The researchers stressed that anyone decontaminating an N95 ventilator should carefully check the fit and seal of the face before each reuse.

Reference: “Effectiveness of the decontamination and reuse of N95 respirators against the SARS-CoV-2 virus” by Robert J. Fischer, Dylan H. Morris, Neeltje van Doremalen, Shanda Sarchette, M. Jeremiah Matson, Trenton Bushmaker, Claude Kwe Yinda, Stephanie N. Seifert, Amandine Gamble, Brandi N. Williamson, Seth D. Judson, Emmie de Wit, James O. Lloyd-Smith and Vincent J. Munster, June 3, 2020, Emerging Infectious Diseases.
DOI: 10.3201 / eid2609.201524

The study’s co-authors include Amandine Gamble, a UCLA postdoctoral fellow at Lloyd-Smith’s laboratory, and researchers at Rocky Mountain Laboratories, part of the National Institute for Allergies and Infectious Diseases at the NIH.
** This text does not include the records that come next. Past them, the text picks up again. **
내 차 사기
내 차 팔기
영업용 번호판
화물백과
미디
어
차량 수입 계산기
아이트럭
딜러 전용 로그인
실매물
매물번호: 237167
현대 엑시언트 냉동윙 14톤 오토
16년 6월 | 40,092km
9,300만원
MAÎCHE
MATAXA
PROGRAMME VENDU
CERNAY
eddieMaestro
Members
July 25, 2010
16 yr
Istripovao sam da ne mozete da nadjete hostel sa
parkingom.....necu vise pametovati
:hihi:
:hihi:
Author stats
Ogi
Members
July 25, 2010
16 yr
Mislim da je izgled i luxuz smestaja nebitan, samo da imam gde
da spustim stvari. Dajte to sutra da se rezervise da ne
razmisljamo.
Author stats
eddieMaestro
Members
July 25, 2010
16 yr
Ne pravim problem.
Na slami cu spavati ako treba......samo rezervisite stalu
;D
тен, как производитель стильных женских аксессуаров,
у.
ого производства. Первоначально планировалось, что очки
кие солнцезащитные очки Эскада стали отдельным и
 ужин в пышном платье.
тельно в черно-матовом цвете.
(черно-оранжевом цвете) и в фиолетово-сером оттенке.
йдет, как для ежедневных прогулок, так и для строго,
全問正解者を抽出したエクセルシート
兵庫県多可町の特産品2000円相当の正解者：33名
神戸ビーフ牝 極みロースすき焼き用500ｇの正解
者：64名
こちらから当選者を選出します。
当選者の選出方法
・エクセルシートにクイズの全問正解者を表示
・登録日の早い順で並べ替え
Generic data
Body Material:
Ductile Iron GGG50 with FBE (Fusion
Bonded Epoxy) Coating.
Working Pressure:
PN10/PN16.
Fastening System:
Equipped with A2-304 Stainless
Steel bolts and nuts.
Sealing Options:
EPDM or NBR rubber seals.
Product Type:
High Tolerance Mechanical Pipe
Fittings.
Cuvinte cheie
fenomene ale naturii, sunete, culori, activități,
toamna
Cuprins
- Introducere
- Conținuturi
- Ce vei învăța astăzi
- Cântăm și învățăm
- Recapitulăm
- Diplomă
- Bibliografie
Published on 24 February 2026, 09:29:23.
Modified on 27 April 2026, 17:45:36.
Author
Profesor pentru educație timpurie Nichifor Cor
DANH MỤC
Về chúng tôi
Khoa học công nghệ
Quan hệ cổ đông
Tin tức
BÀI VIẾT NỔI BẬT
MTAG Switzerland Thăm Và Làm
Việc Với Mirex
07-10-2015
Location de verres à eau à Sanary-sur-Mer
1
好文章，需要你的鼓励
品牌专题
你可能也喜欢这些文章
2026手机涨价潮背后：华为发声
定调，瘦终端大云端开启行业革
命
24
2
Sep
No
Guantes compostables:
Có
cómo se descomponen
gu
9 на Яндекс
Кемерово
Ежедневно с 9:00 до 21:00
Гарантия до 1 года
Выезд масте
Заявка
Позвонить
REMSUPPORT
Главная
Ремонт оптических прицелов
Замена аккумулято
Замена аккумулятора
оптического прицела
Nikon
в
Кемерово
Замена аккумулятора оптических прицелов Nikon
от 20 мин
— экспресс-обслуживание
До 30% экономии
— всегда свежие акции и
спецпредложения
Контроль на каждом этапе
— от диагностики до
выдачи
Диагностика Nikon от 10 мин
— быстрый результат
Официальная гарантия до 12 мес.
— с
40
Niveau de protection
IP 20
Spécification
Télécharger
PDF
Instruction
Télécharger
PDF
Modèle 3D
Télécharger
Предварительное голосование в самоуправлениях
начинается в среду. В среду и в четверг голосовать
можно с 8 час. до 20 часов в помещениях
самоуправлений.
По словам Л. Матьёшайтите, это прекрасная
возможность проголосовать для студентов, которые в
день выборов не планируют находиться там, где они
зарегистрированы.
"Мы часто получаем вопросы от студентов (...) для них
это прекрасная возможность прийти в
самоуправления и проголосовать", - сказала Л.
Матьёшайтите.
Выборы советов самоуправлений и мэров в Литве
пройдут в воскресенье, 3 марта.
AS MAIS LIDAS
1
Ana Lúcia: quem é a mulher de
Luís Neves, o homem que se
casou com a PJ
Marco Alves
Funding sources included the National Institute of Allergy and Infectious Diseases, the Defense Advanced Research Projects Agency, and the National Science Foundation.

In a much-cited study in March, Lloyd-Smith and colleagues reported that the virus that causes COVID-19 remains on surfaces and in aerosols for several hours to days.